[読書] 日経ビジネス

ピータードラッカーは、人をしっかりと、見据え、見つめた人として歴史に名を残しました。人のモチベーションを中心にしたその哲学が現代の経営に与えた影響はとても強いものがあります。

ちょうど、先週の日経ビジネスは「社員のやる気を束ねる」というテーマで特集していました。

このようなやる気に関連する問題は、ちょうど今とても注目されています。
たとえば、ワイキューブリンクアンドモチベーションのような会社が就職の人気ランキングで上位にランクインしています。

これらの会社の名前も知らない人が多いかもしれません。人材の採用や活用を専門に行うコンサルティングの会社です。通信業界で最も人気がある企業である NTT 西日本と遜色のない就職人気度といえば、どれくらい学生から高い評価を得ているかがわかるでしょうか?

これらの会社はそのコンサルティングノウハウを自社で実践することでこのような高い学生からの評価を勝ち得ているのです。

今までのやる気の引き出し方のノウハウというのはとても簡単でした。
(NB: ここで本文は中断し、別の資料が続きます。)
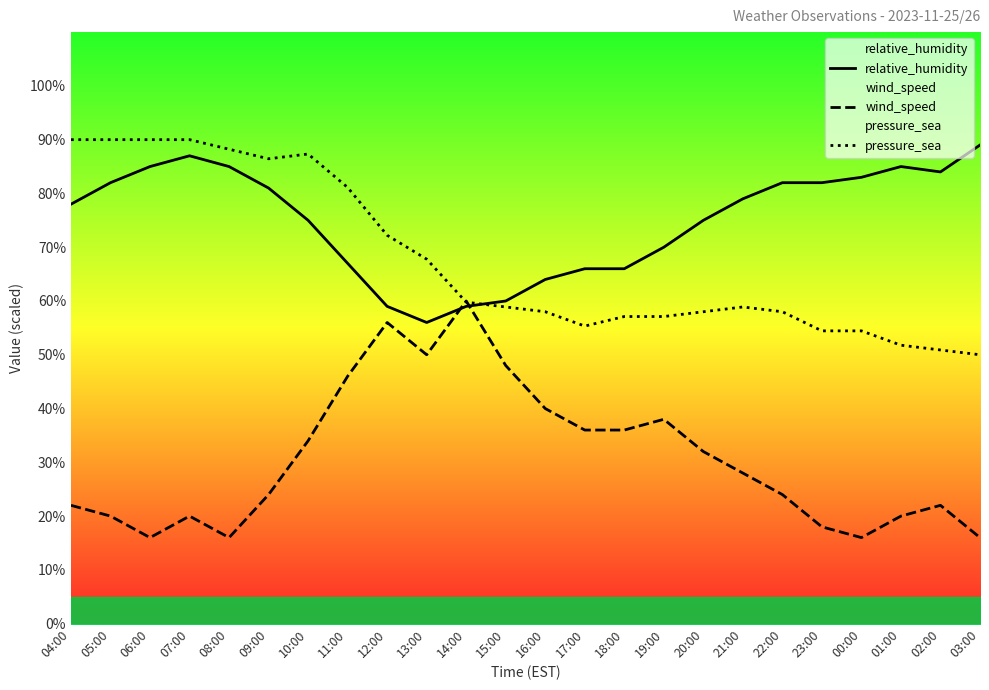

Reading left to right, list all the values displayed in this chart.

relative_humidity: 78.0	82.0	85.0	87.0	85.0	81.0	75.0	67.0	59.0	56.0	59.0	60.0	64.0	66.0	66.0	70.0	75.0	79.0	82.0	82.0	83.0	85.0	84.0	89.0
wind_speed: 22.0	20.0	16.0	20.0	16.0	24.0	34.0	46.0	56.0	50.0	60.0	48.0	40.0	36.0	36.0	38.0	32.0	28.0	24.0	18.0	16.0	20.0	22.0	16.0
pressure_sea: 90.0	90.0	90.0	90.0	88.2	86.4	87.3	81.1	72.2	67.8	59.8	58.9	58.0	55.3	57.1	57.1	58.0	58.9	58.0	54.4	54.4	51.8	50.9	50.0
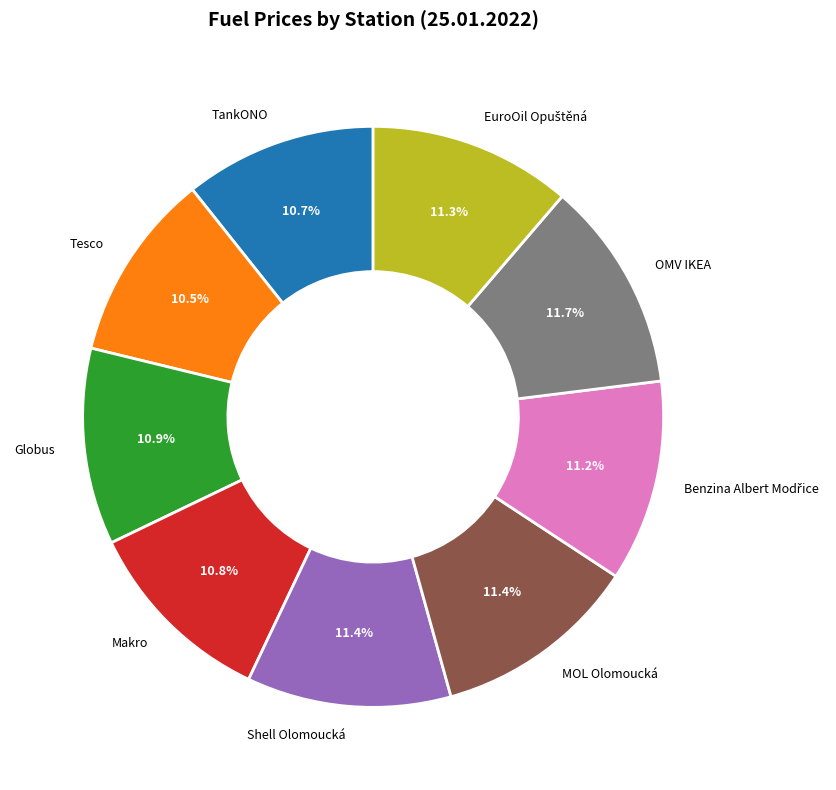

Approximately how many times larger is the value at Globus compared to Shell Olomoucká?

1.0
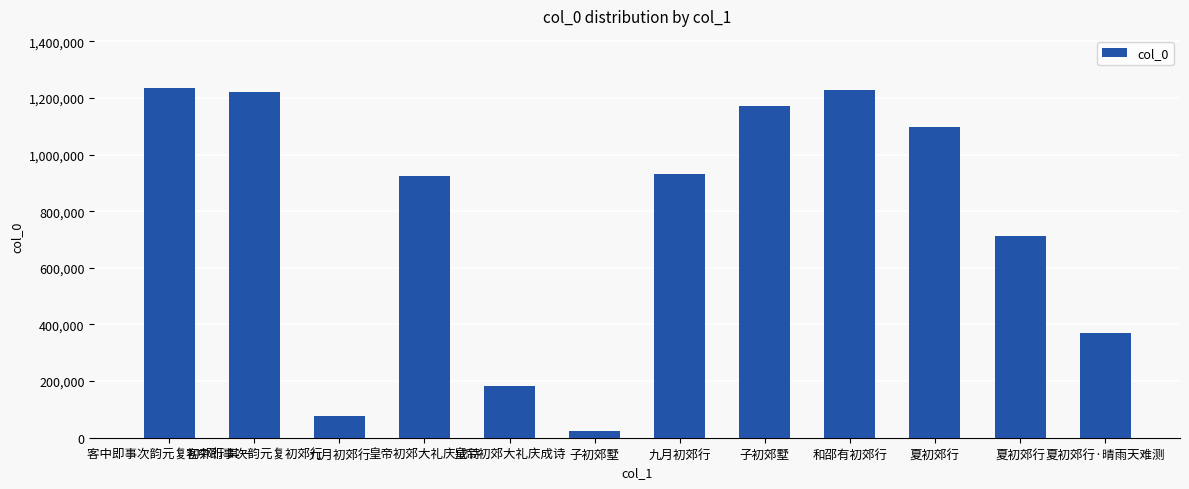

What is the difference between the values at 夏初郊行·晴雨天难测 and 皇帝初郊大礼庆成诗?

555053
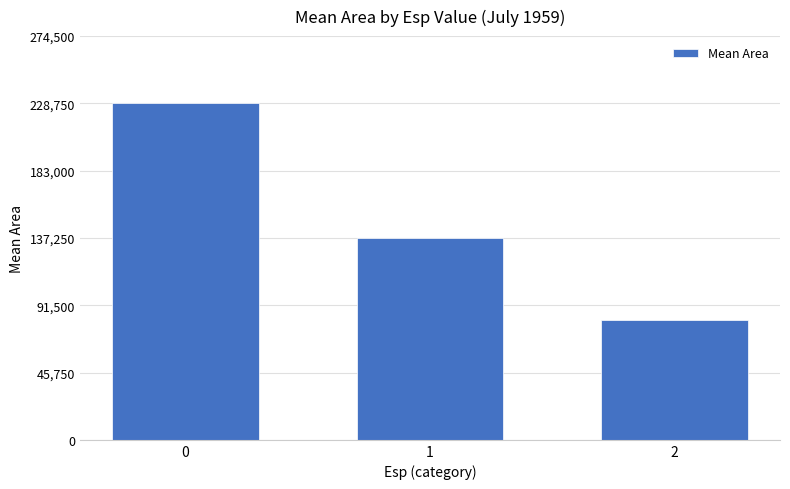

What is the smallest value displayed?

81250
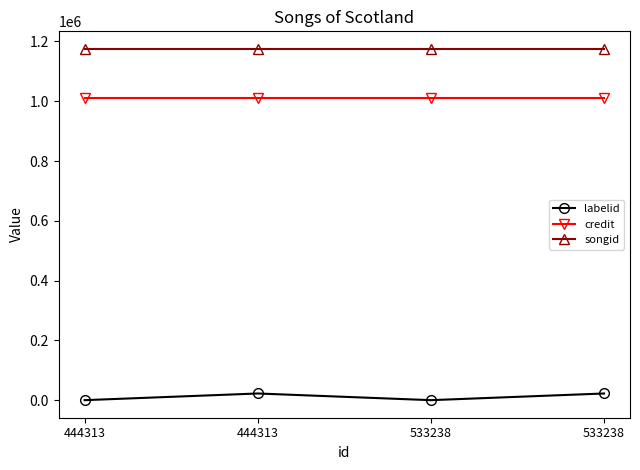

How many data points in labelid are less than 22708?

2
将来、給与と地位が高まる見込みが明確にあったからです。

給与と地位が高まる期待があるので、仕事を続けることへのモチベーションが高まり、高い愛社精神で業務を行うことができます。

けれど、現在の会社はそうはいきません。今は不景気でそれほど利益をあげていないため、そもそも給与をあげることができません。そして、仕事の数に比べて管理職の数が多いため、地位をあげることも困難です。

では、今やる気は何によって引き出すことができるでしょうか?

この日経ビジネスの特集では、「尊敬できるトップがいる」、「自社の事業に誇りを持てる」、「会社の将来に期待がもてる」、「就業時間が納得できるか」、というような項目が重視されていることを報告しています。

そういうこともあるでしょう。
ここでもう少し当然のことを頭に入れておく必要があります。

それは、「やる気」というものが何から得られるかということは人によって大きく異なるからです。
実力本位で自分の思いがままの組織にいると、やる気を感じる人もいれば、尊敬できるリーダーのもとで働きたいという人、そして他の人に喜んでもらえるとやる気が出る人もいます。
どういう人が多いかで会社の雰囲気が決まってしまいます。
実力本位、自己裁量の範囲の広さにやる気を感じる人が集まった組織と人に喜んでもらえることに、やる気を感じる人が集まった組織は当然異なります。

これからの経営者は、今いる社員が何にやる気を感じるかではなく、
何にやる気を感じる人を集めたいか、ということに焦点を合わせることが当然になるでしょう。